Thanks, I am able to see the behavior now. For now, probably best to work around this by using disctinctUntilChanged, providing it with a compare function.
I will look into how we can improve this.
Any update on that bug report?
I have looked into it and I am not sure it's something we can fix on the short term as it originates in our underlying SPA-JS SDK. I believe it's better it emits too much than too little, but yeah you can work around it as mentioned.
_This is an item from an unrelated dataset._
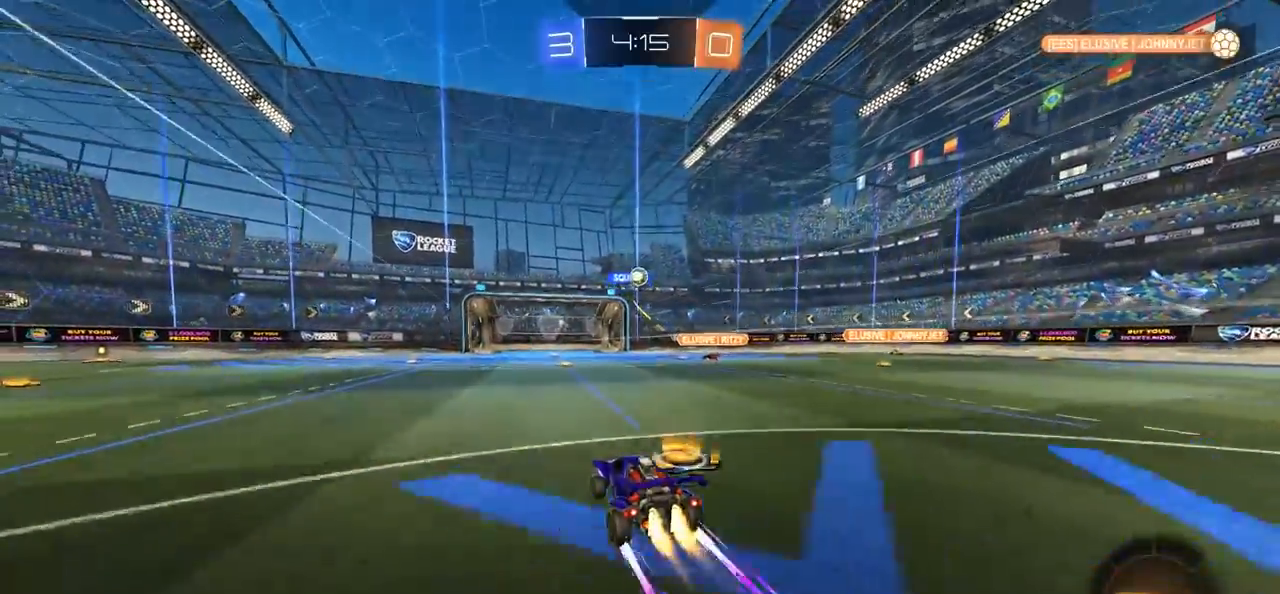
{"buttons": ["CIRCLE", "TRIANGLE", "R2"], "left_stick": "center", "right_stick": "center", "events": [[50, "CIRCLE", "up"], [300, "left_stick", "right"], [450, "CIRCLE", "down"], [467, "left_stick", "center"], [483, "TRIANGLE", "down"]]}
Not ideal, but definitely still on our radar so keeping this open.
We have just shipped v2 beta of Auth0-SPA-JS. Once this is stable, we will start working at a v2 for our Angular SDK, which will incorporate v2 of SPA-JS.
v2 of SPA-JS should allow us to avoid the issue described here, even though we can never guarantee we won't ever have unnecessary emits due to the nature of the underlying SDK. I would advice to always add a distinctUntilChanged based on certain properties.
Closed by #367 , will be released with the beta version of v2 of this SDK in the next few weeks.